EXERCISE INSTRUCTIONS | Images are not part of the copy; write out the rest of the data exactly as given.

________________________________________

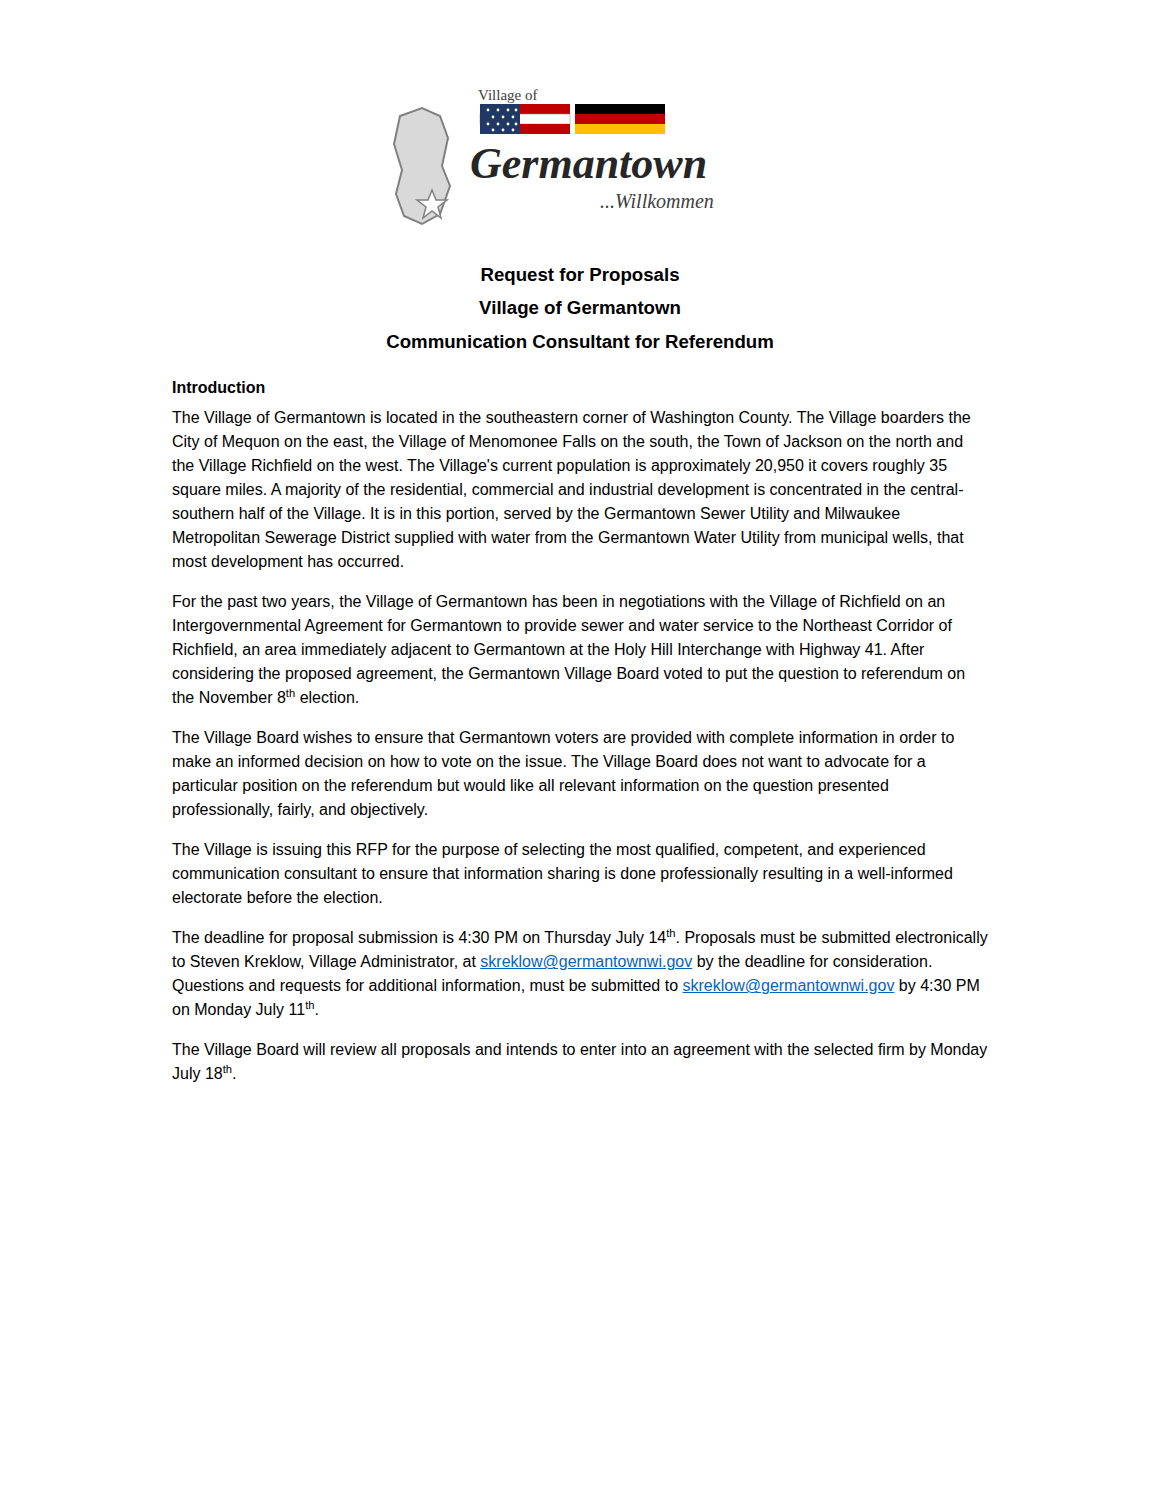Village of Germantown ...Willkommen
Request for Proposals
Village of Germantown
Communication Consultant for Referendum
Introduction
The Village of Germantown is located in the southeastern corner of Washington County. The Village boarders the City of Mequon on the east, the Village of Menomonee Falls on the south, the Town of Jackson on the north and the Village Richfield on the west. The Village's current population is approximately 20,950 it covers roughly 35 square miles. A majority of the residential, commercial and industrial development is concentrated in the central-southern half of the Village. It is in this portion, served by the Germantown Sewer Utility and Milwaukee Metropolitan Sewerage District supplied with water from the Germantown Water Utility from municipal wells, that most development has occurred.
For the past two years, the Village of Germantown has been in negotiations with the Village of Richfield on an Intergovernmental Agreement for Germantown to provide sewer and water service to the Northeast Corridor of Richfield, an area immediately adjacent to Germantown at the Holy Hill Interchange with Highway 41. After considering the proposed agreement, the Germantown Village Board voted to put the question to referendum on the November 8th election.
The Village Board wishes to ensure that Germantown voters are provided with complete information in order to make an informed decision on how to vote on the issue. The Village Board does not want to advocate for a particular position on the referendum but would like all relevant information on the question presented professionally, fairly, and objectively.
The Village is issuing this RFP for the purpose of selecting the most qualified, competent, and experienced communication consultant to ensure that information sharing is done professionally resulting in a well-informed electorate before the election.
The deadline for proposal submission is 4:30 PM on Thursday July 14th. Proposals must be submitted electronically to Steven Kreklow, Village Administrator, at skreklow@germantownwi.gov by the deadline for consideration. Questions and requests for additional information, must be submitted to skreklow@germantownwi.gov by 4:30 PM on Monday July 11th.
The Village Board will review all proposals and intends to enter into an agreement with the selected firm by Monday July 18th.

________________________________________

PROBLEM SOLUTION |
Village of Germantown ...Willkommen
Request for Proposals
Village of Germantown
Communication Consultant for Referendum
Introduction
The Village of Germantown is located in the southeastern corner of Washington County. The Village boarders the City of Mequon on the east, the Village of Menomonee Falls on the south, the Town of Jackson on the north and the Village Richfield on the west. The Village's current population is approximately 20,950 it covers roughly 35 square miles. A majority of the residential, commercial and industrial development is concentrated in the central-southern half of the Village. It is in this portion, served by the Germantown Sewer Utility and Milwaukee Metropolitan Sewerage District supplied with water from the Germantown Water Utility from municipal wells, that most development has occurred.
For the past two years, the Village of Germantown has been in negotiations with the Village of Richfield on an Intergovernmental Agreement for Germantown to provide sewer and water service to the Northeast Corridor of Richfield, an area immediately adjacent to Germantown at the Holy Hill Interchange with Highway 41. After considering the proposed agreement, the Germantown Village Board voted to put the question to referendum on the November 8th election.
The Village Board wishes to ensure that Germantown voters are provided with complete information in order to make an informed decision on how to vote on the issue. The Village Board does not want to advocate for a particular position on the referendum but would like all relevant information on the question presented professionally, fairly, and objectively.
The Village is issuing this RFP for the purpose of selecting the most qualified, competent, and experienced communication consultant to ensure that information sharing is done professionally resulting in a well-informed electorate before the election.
The deadline for proposal submission is 4:30 PM on Thursday July 14th. Proposals must be submitted electronically to Steven Kreklow, Village Administrator, at skreklow@germantownwi.gov by the deadline for consideration. Questions and requests for additional information, must be submitted to skreklow@germantownwi.gov by 4:30 PM on Monday July 11th.
The Village Board will review all proposals and intends to enter into an agreement with the selected firm by Monday July 18th.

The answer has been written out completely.